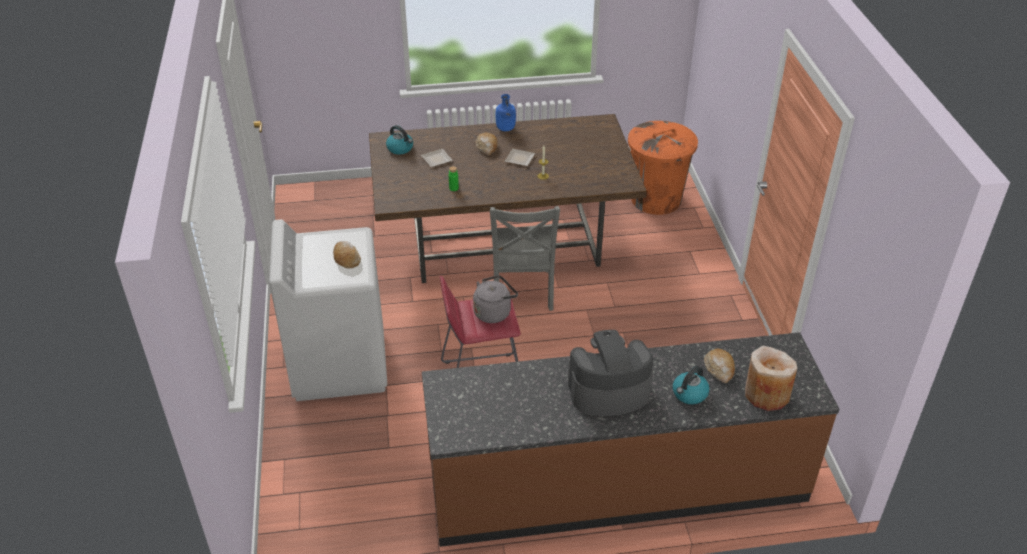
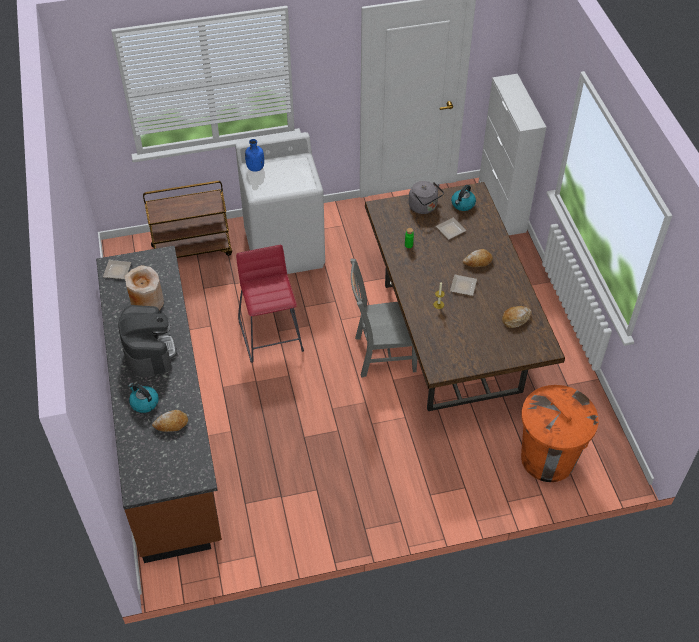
camera: 85 degrees right, 10 degrees up
bread [333,241,361,268] -> bread moved to [502,306,532,328]
grey kettle [473,275,518,323] -> grey kettle moved to [409,181,444,214]
blue bottle [496,94,516,131] -> blue bottle moved to [245,139,264,172]
beige vase [745,346,797,411] -> beige vase moved to [125,265,164,310]
none -> plate [103,260,131,279]
none -> brown cart [143,181,232,258]
none -> white cabinet [479,74,547,235]

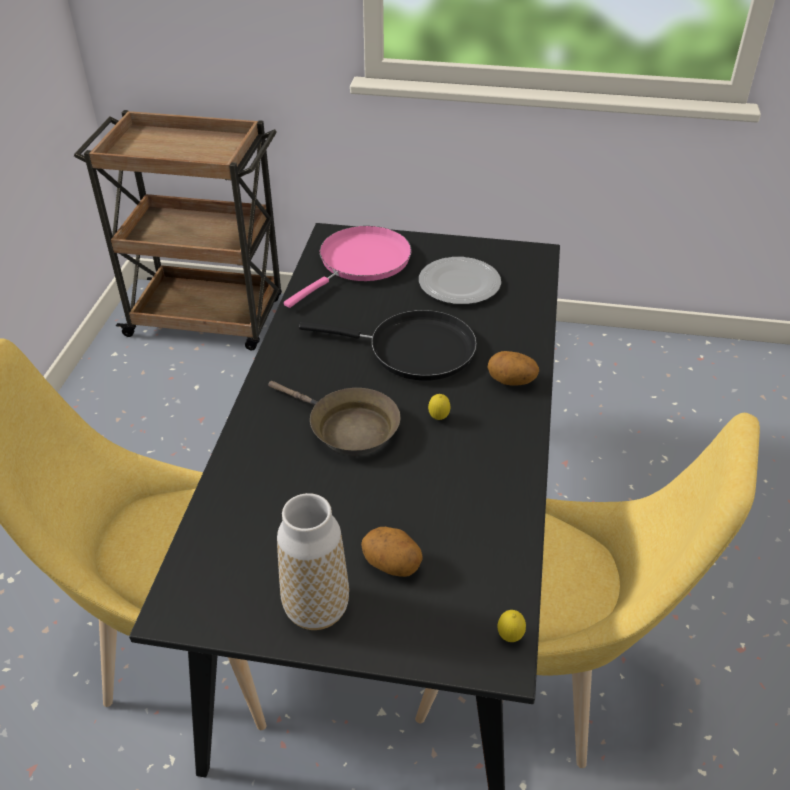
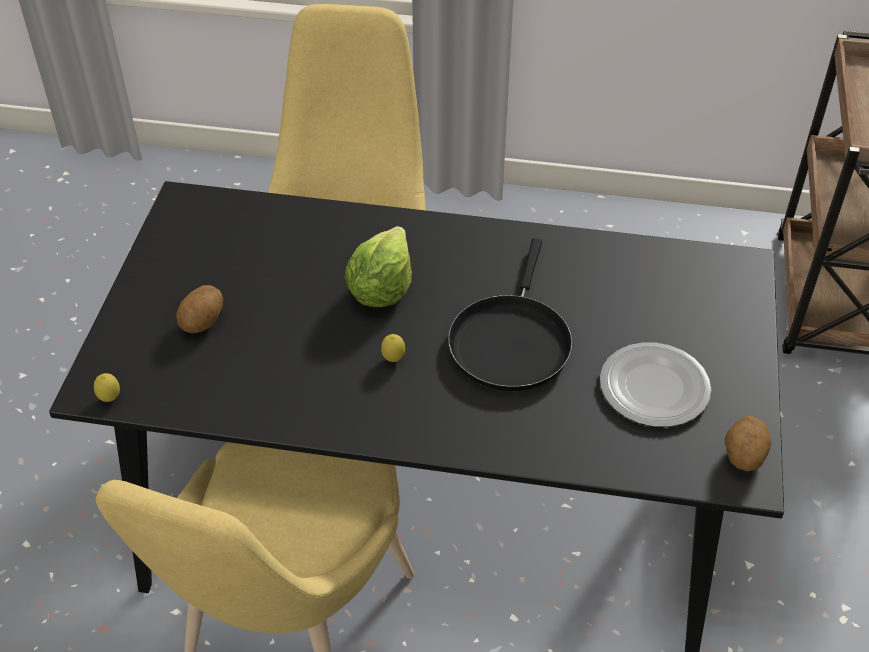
camera: 90 degrees right, 5 degrees up
brown frying pan [268,381,401,456] -> lettuce [345,226,412,307]
vase [277,493,349,630] -> none
pink frying pan [284,226,412,308] -> none
potato [487,351,539,385] -> potato moved to [725,416,772,472]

▶ _Assignment_
Omitting all pictures, reproduce the records above in their entirety.

▶ _Solution to this task_
camera: 85 degrees right, 10 degrees up
bread [333,241,361,268] -> bread moved to [502,306,532,328]
grey kettle [473,275,518,323] -> grey kettle moved to [409,181,444,214]
blue bottle [496,94,516,131] -> blue bottle moved to [245,139,264,172]
beige vase [745,346,797,411] -> beige vase moved to [125,265,164,310]
none -> plate [103,260,131,279]
none -> brown cart [143,181,232,258]
none -> white cabinet [479,74,547,235]

camera: 90 degrees right, 5 degrees up
brown frying pan [268,381,401,456] -> lettuce [345,226,412,307]
vase [277,493,349,630] -> none
pink frying pan [284,226,412,308] -> none
potato [487,351,539,385] -> potato moved to [725,416,772,472]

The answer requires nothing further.